Michel Arsenault, the former president of the Quebec Federation of Labour, told Quebec's corruption inquiry repeatedly during his second day of testimony that he was not under the influence of organized crime.
Ken Periera, an earlier star witness at the inquiry, had testified that Arsenault had been offered $300,000 by the Mob in exchange for pushing ahead funding for Carboneutre, a soil decontamination company with links to organized crime.
"I never, never, never received a kickback offer in all my years as president of the QFL," Arsenault said. "It would be easier for me, this morning, to say that I got an offer and I refused it. It would be a lot easier, but I won't lie in front of the commission."
He believes Periera might have misunderstood him. In the end, Carboneutre never got any money from the union's investment fund.
Arsenault expressed unhappiness that Periera has become a media star. He accused Periera of threatening him in some angry messages left by Periera.
Arsenault accused Periera of having a vendetta against the union and its construction wing stemming from an expense scandal involving Jocelyn Dupuis, one of the wing's directors.
Dupuis quit the wing of his own accord and was soon charged with racking up tens of thousands of dollars in fraudulent expenses in the span of a few months. The charges came after after Periera, who had exposed the expense scandal, alerted provincial police.
The former president said he didn't raise any alarms about Dupuis because it wasn't the place of the head of the province's most powerful union to rat out one of its own to police.
He argued that most private businesses would deal with such issues internally and that Dupuis' job loss was the ultimate indignity.
Arsenault insisted he didn't have any real power to fire anyone despite heading the province's largest union. The power to hire and fire lay with the individual unions — such as the construction wing — while the federation oversees the groups as a whole.
Despite his insistence that organized crime played no role at the union, a wiretapped conversation heard earlier Tuesday suggested that Arsenault was aware that organized crime was plotting to take over the union's billion-dollar investment fund.
Arsenault told the inquiry that he took the Mob warning with a grain of salt and never feared for his safety.
He says the notice came from construction magnate Tony Accurso, who told him about an attempt to usurp his position at the helm of the union and the investment fund because he wasn't pushing their projects.
Arsenault said he believes now that organized crime tried to access the fund through Jocelyn Dupuis, a former construction wing boss who was friendly with several people with criminal ties.

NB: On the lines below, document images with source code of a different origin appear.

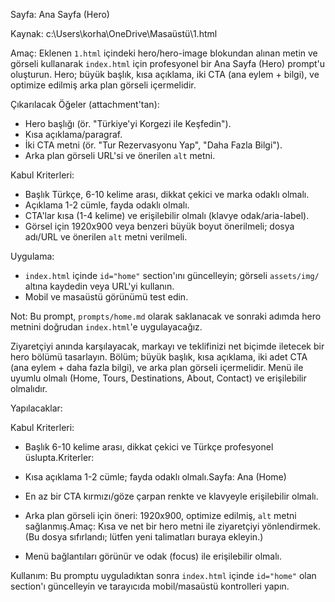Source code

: Sayfa: Ana Sayfa (Hero)

Kaynak: c:\Users\korha\OneDrive\Masaüstü\1.html

Amaç:
Eklenen `1.html` içindeki hero/hero-image blokundan alınan metin ve görseli kullanarak `index.html` için profesyonel bir Ana Sayfa (Hero) prompt'u oluşturun. Hero; büyük başlık, kısa açıklama, iki CTA (ana eylem + bilgi), ve optimize edilmiş arka plan görseli içermelidir.

Çıkarılacak Öğeler (attachment'tan):
- Hero başlığı (ör. "Türkiye'yi Korgezi ile Keşfedin").
- Kısa açıklama/paragraf.
- İki CTA metni (ör. "Tur Rezervasyonu Yap", "Daha Fazla Bilgi").
- Arka plan görseli URL'si ve önerilen `alt` metni.

Kabul Kriterleri:
- Başlık Türkçe, 6-10 kelime arası, dikkat çekici ve marka odaklı olmalı.
- Açıklama 1-2 cümle, fayda odaklı olmalı.
- CTA'lar kısa (1-4 kelime) ve erişilebilir olmalı (klavye odak/aria-label).
- Görsel için 1920x900 veya benzeri büyük boyut önerilmeli; dosya adı/URL ve önerilen `alt` metni verilmeli.

Uygulama:
- `index.html` içinde `id="home"` section'ını güncelleyin; görseli `assets/img/` altına kaydedin veya URL'yi kullanın.
- Mobil ve masaüstü görünümü test edin.

Not: Bu prompt, `prompts/home.md` olarak saklanacak ve sonraki adımda hero metnini doğrudan `index.html`'e uygulayacağız.

Ziyaretçiyi anında karşılayacak, markayı ve teklifinizi net biçimde iletecek bir hero bölümü tasarlayın. Bölüm; büyük başlık, kısa açıklama, iki adet CTA (ana eylem + daha fazla bilgi), ve arka plan görseli içermelidir. Menü ile uyumlu olmalı (Home, Tours, Destinations, About, Contact) ve erişilebilir olmalıdır.

Yapılacaklar:

Kabul Kriterleri:

- Başlık 6-10 kelime arası, dikkat çekici ve Türkçe profesyonel üslupta.Kriterler:

- Kısa açıklama 1-2 cümle; fayda odaklı olmalı.Sayfa: Ana (Home)

- En az bir CTA kırmızı/göze çarpan renkte ve klavyeyle erişilebilir olmalı.

- Arka plan görseli için öneri: 1920x900, optimize edilmiş, `alt` metni sağlanmış.Amaç: Kısa ve net bir hero metni ile ziyaretçiyi yönlendirmek. (Bu dosya sıfırlandı; lütfen yeni talimatları buraya ekleyin.)
- Menü bağlantıları görünür ve odak (focus) ile erişilebilir olmalı.

Kullanım:
Bu promptu uyguladıktan sonra `index.html` içinde `id="home"` olan section'ı güncelleyin ve tarayıcıda mobil/masaüstü kontrolleri yapın.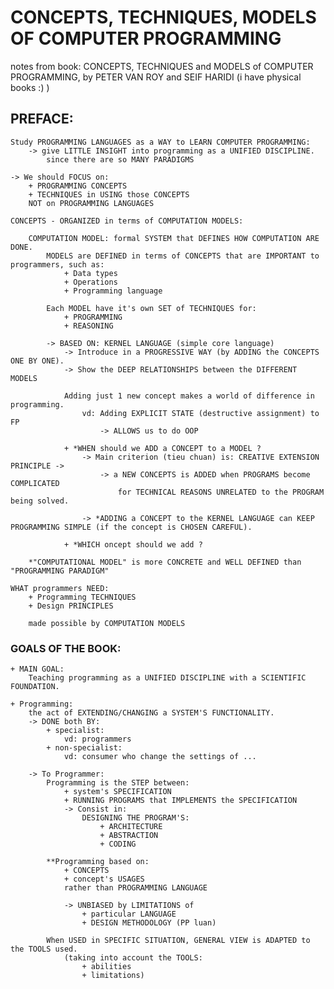 # CONCEPTS, TECHNIQUES, MODELS OF COMPUTER PROGRAMMING 
notes from book: CONCEPTS, TECHNIQUES and MODELS of COMPUTER PROGRAMMING, by PETER VAN ROY and SEIF HARIDI 
(i have physical books :) ) 

## PREFACE: 
    Study PROGRAMMING LANGUAGES as a WAY to LEARN COMPUTER PROGRAMMING: 
        -> give LITTLE INSIGHT into programming as a UNIFIED DISCIPLINE. 
            since there are so MANY PARADIGMS 

    -> We should FOCUS on: 
        + PROGRAMMING CONCEPTS
        + TECHNIQUES in USING those CONCEPTS
        NOT on PROGRAMMING LANGUAGES

    CONCEPTS - ORGANIZED in terms of COMPUTATION MODELS: 

        COMPUTATION MODEL: formal SYSTEM that DEFINES HOW COMPUTATION ARE DONE.
            MODELS are DEFINED in terms of CONCEPTS that are IMPORTANT to programmers, such as: 
                + Data types 
                + Operations
                + Programming language

            Each MODEL have it's own SET of TECHNIQUES for: 
                + PROGRAMMING 
                + REASONING 

            -> BASED ON: KERNEL LANGUAGE (simple core language) 
                -> Introduce in a PROGRESSIVE WAY (by ADDING the CONCEPTS ONE BY ONE).   
                -> Show the DEEP RELATIONSHIPS between the DIFFERENT MODELS 

                Adding just 1 new concept makes a world of difference in programming.
                    vd: Adding EXPLICIT STATE (destructive assignment) to FP
                        -> ALLOWS us to do OOP 

                + *WHEN should we ADD a CONCEPT to a MODEL ? 
                    -> Main criterion (tieu chuan) is: CREATIVE EXTENSION PRINCIPLE ->  
                        -> a NEW CONCEPTS is ADDED when PROGRAMS become COMPLICATED 
                            for TECHNICAL REASONS UNRELATED to the PROGRAM being solved.

                    -> *ADDING a CONCEPT to the KERNEL LANGUAGE can KEEP PROGRAMMING SIMPLE (if the concept is CHOSEN CAREFUL). 

                + *WHICH oncept should we add ? 

        *"COMPUTATIONAL MODEL" is more CONCRETE and WELL DEFINED than "PROGRAMMING PARADIGM" 

    WHAT programmers NEED: 
        + Programming TECHNIQUES 
        + Design PRINCIPLES 

        made possible by COMPUTATION MODELS

### GOALS OF THE BOOK: 
    + MAIN GOAL: 
        Teaching programming as a UNIFIED DISCIPLINE with a SCIENTIFIC FOUNDATION. 

    + Programming: 
        the act of EXTENDING/CHANGING a SYSTEM'S FUNCTIONALITY.
        -> DONE both BY: 
            + specialist: 
                vd: programmers
            + non-specialist: 
                vd: consumer who change the settings of ... 

        -> To Programmer: 
            Programming is the STEP between:
                + system's SPECIFICATION
                + RUNNING PROGRAMS that IMPLEMENTS the SPECIFICATION
                -> Consist in: 
                    DESIGNING THE PROGRAM'S: 
                        + ARCHITECTURE
                        + ABSTRACTION 
                        + CODING 

            **Programming based on: 
                + CONCEPTS
                + concept's USAGES
                rather than PROGRAMMING LANGUAGE

                -> UNBIASED by LIMITATIONS of
                    + particular LANGUAGE  
                    + DESIGN METHODOLOGY (PP luan)

            When USED in SPECIFIC SITUATION, GENERAL VIEW is ADAPTED to the TOOLS used.
                (taking into account the TOOLS:
                    + abilities
                    + limitations)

The former union boss said organized crime infiltrating the union's Solidarity Fund is the worst thing that could have happened.
But Arsenault said the push never materialized and he believes the fund is now insulated from organized crime's reach after changes to the structure and rules were made in 2009.
Arsenault held on to the presidency right up until his retirement last November and says in that time he was never offered a bribe and never accepted a kickback.
He said he didn't notify police when he received word about the infiltration attempt because he didn't feel his personal security was threatened.
"I've never woken up in the morning to check if there's a bomb underneath my car," Arsenault said. "I was never afraid, I took it all with a grain of salt."
Arsenault said he didn't believe in calling news conferences on the matter, wanting to save the image of the union and the fund.
"I never felt pressure from organized crime on me while QFL president," Arsenault said. "Otherwise, I would have told the police."
Arsenault has repeatedly defended the $9.7 billion fund, which he says has been a great boon for the Quebec economy.
Commission chair France Charbonneau sought to reassure the witness that no one thought otherwise.
"Nobody here believes that the Fund is not a good institution," she said.
Also Tuesday, the inquiry issued a mid-term report to the Quebec government. The 30-page report makes no recommendations, saying it's too early to do so.
Since it began its work in October 2011, the inquiry has heard 111 witnesses over 151 days, producing 37,500 pages worth of transcripts. The report indicates that witnesses were chosen from 1,152 people that were met in person and 82 others who they spoke with on the phone.
A final report is due in April 2015.